Kaggle-Competition-Favorita icon indicating copy to clipboard operation
Kaggle-Competition-Favorita copied to clipboard

the data problem.

Open zhanchey opened this issue 5 years ago • 7 comments

hi, i'm trying to run the code on my mac. it seems that there is many problems when i use the data downloaded from kaggle, could you please upload the data which could make this model work? thank you very much!

zhanchey avatar May 05 '19 02:05 zhanchey

Me too. Have a very hard time with the dataset. I appreciate any help.

59ranjbar avatar May 09 '19 21:05 59ranjbar

The data is a few gigabytes large, it's not possible to upload them onto github. Did you guys try the data cleaning instruction on the "How to Run" section?

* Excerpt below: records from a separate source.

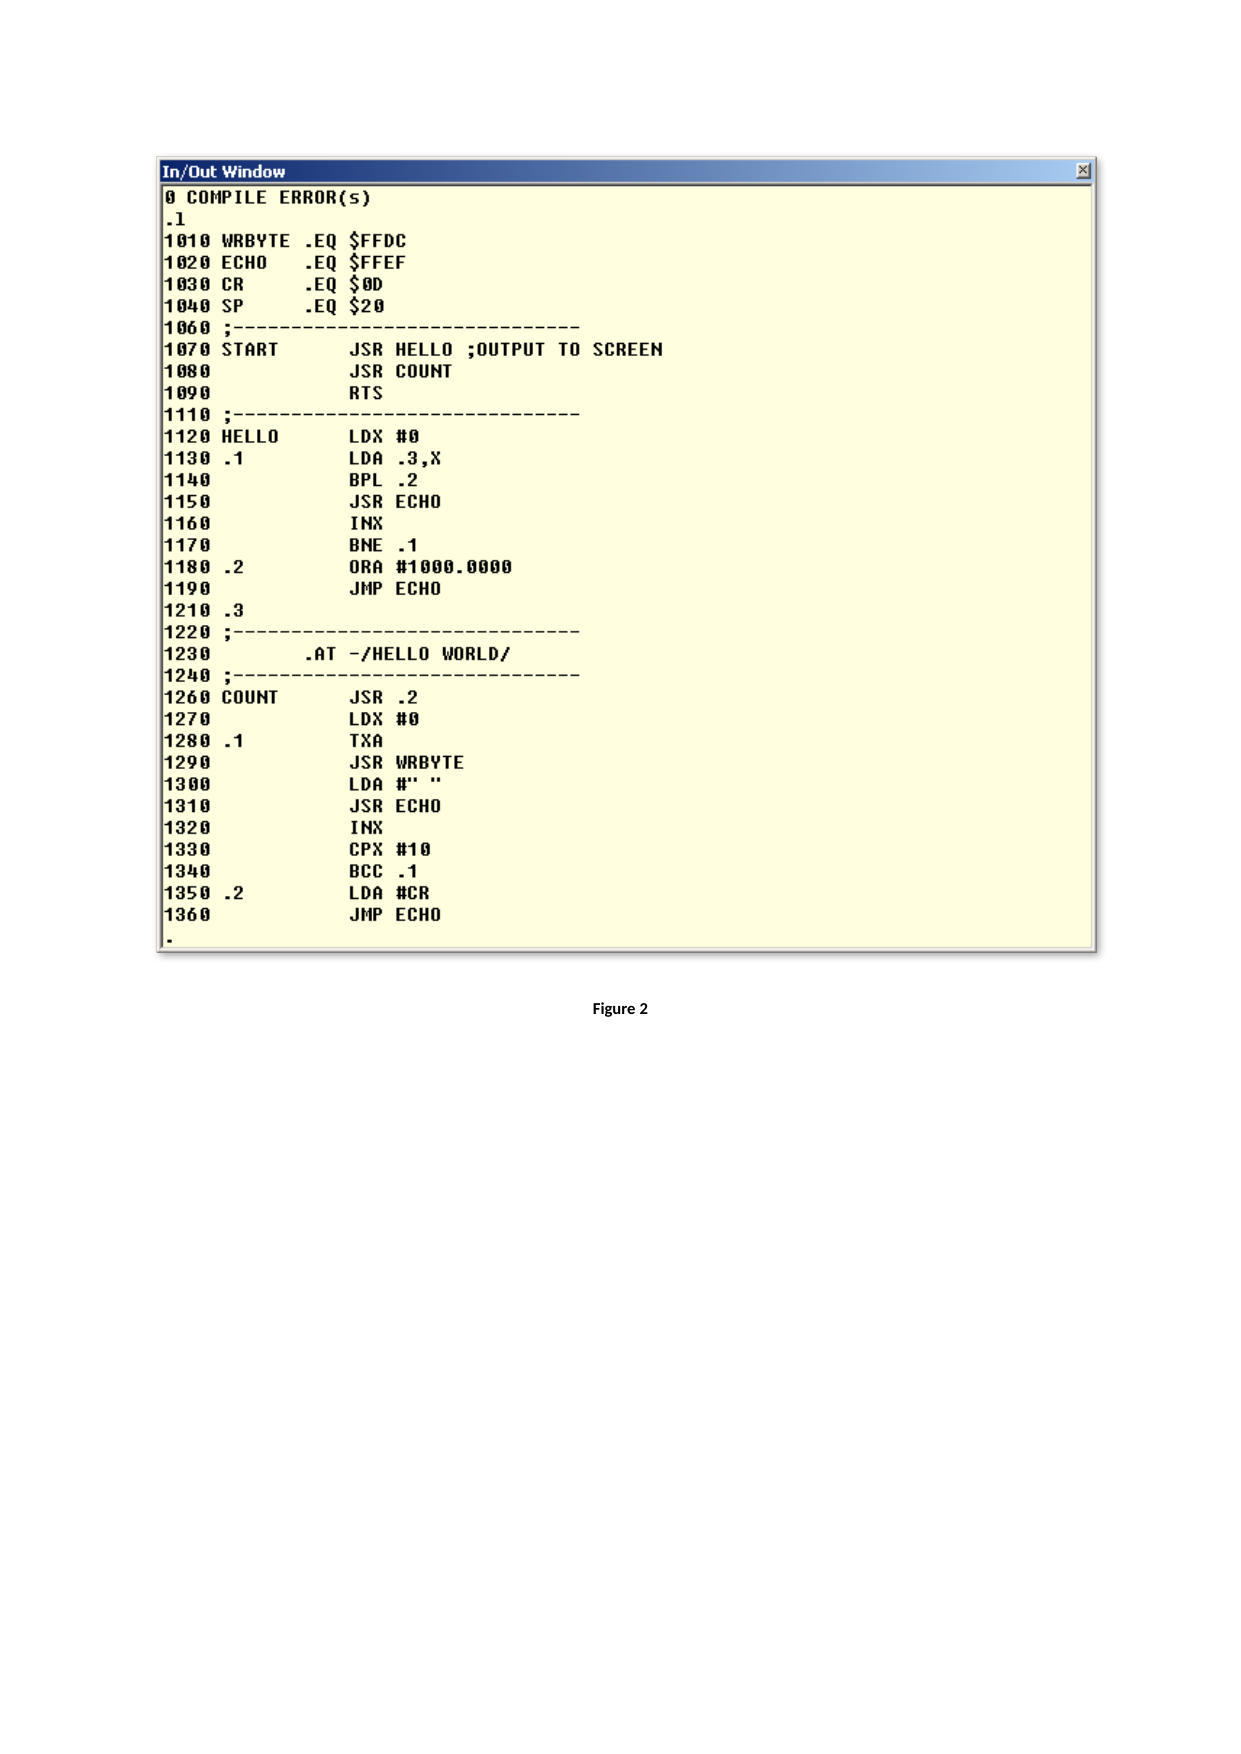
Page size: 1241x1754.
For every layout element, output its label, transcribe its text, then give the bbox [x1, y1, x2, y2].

picture [156, 156, 1097, 953]
text Figure [150, 998, 1090, 1018]
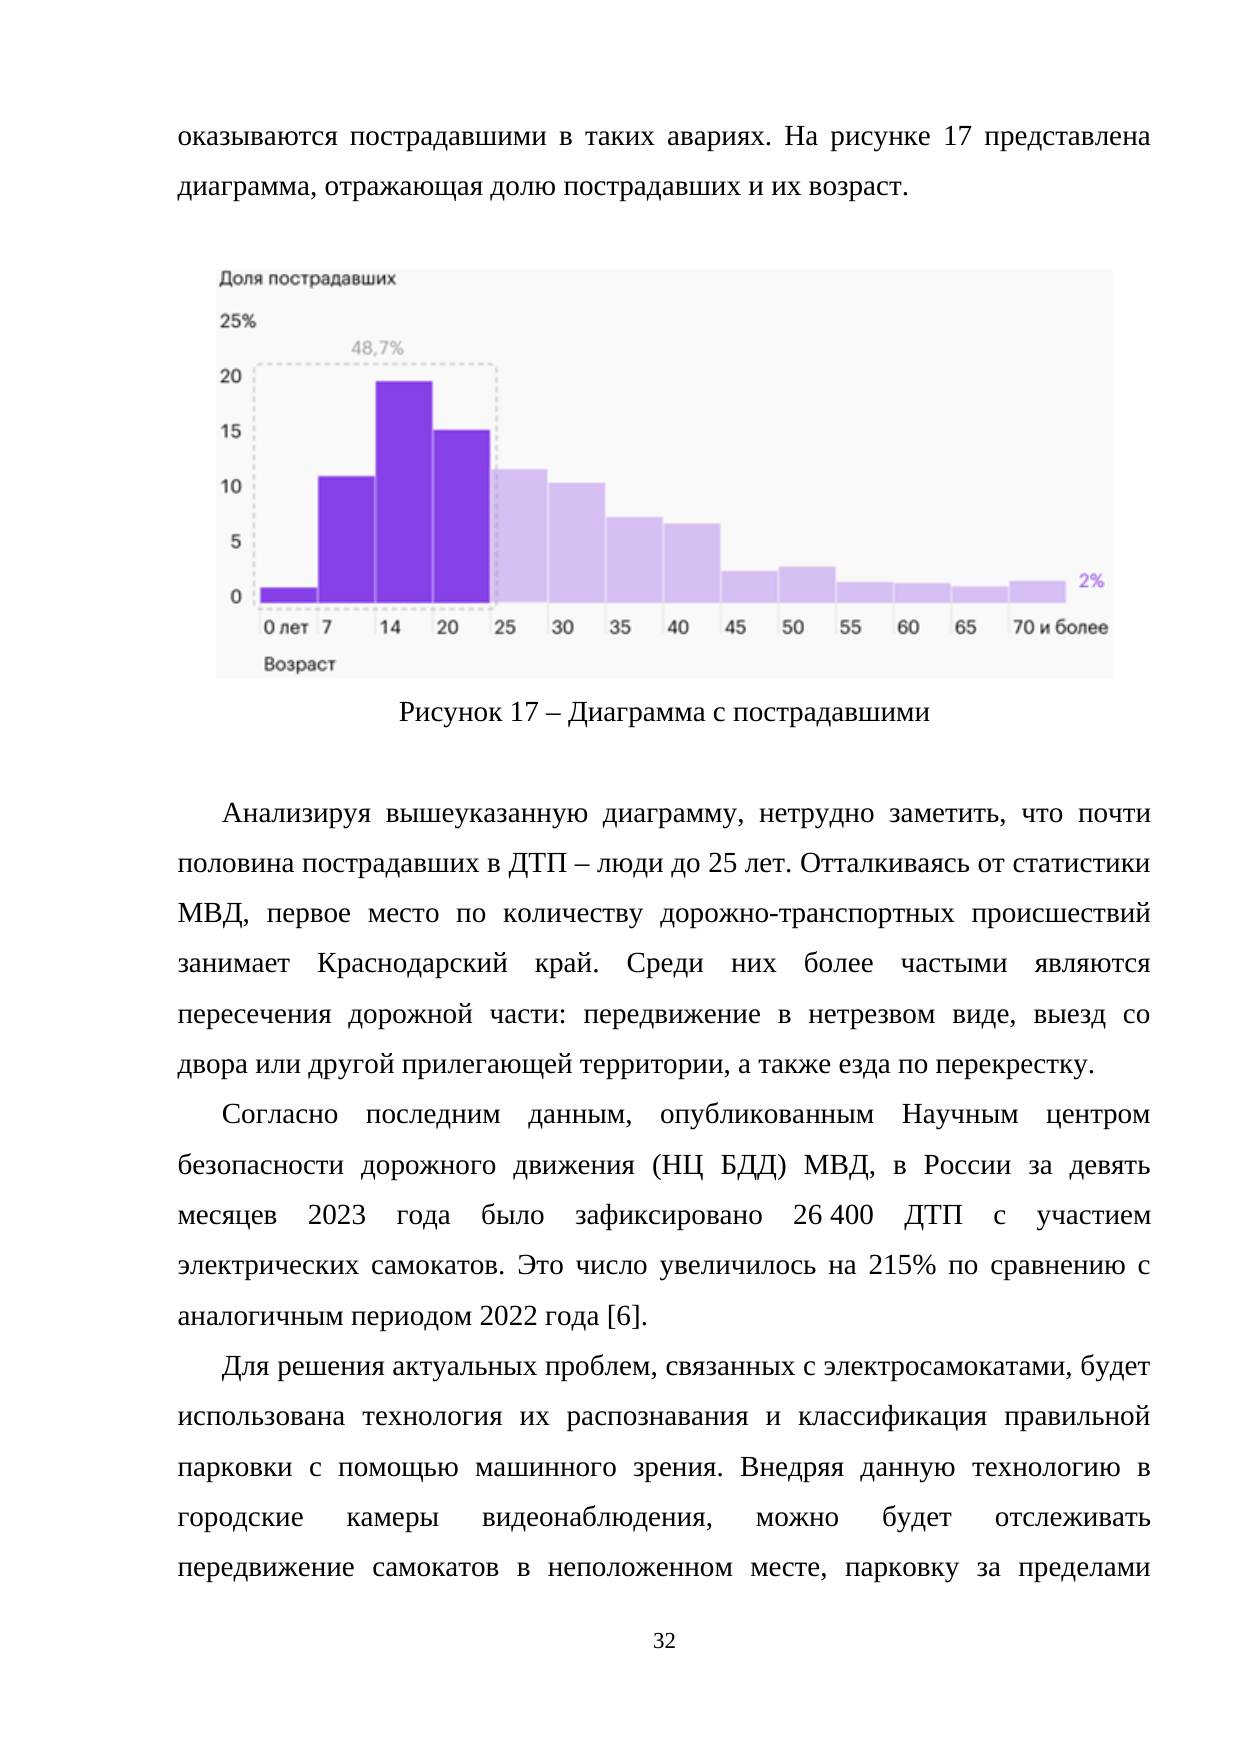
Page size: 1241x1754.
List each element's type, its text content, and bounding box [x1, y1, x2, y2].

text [177, 1348, 1152, 1583]
picture [216, 269, 1113, 678]
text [177, 118, 1152, 202]
text Рисунок 17 – Диаграмма с пострадавшими [177, 269, 1152, 728]
text Анализируя вышеуказанную диаграмму, нетрудно заметить, что почти половина пострадавших в ДТП – люди до 25 лет. Отталкиваясь от статистики МВД, первое место по количеству дорожно-транспортных происшествий занимает Краснодарский край. Среди них более частыми являются пересечения дорожной части: передвижение в нетрезвом виде, выезд со двора или другой прилегающей территории, а также езда по перекрестку. [177, 795, 1152, 1080]
text Согласно последним данным, опубликованным Научным центром безопасности дорожного движения (НЦ БДД) МВД, в России за девять месяцев 2023 года было зафиксировано 26 400 ДТП с участием электрических самокатов. Это число увеличилось на 215% по сравнению с аналогичным периодом 2022 года [6]. [177, 1097, 1152, 1331]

LenzDu avatar May 10 '19 21:05 LenzDu

Also see #2

LenzDu avatar May 10 '19 21:05 LenzDu

following the instructions, the code can work finally, thank you very much. and i have another question, what is the meaning of the parameter n_range in the code? why it is set as 16? i just cannot understand it

zhanchey avatar May 11 '19 06:05 zhanchey

Hi Zhanchey, I believe your problem and mine is almost the same. Could you explain how you resolve your issues? Thanks

59ranjbar avatar May 13 '19 17:05 59ranjbar

n_range controls how many different periods of data the generator yields. It goes with day_skip to decide the start date in each batch. E.g. if n_range=16 and day_skip=7 it collects the data starts at day 0, 7, 14, ..., 7*16. I believe 16 is an arbitrary number

LenzDu avatar May 14 '19 05:05 LenzDu

Also see #2 Regarding the data preparation could you please explain how you have done it in python. I am still confused about how to do it in python. Appreciate it in advance.

59ranjbar avatar May 15 '19 17:05 59ranjbar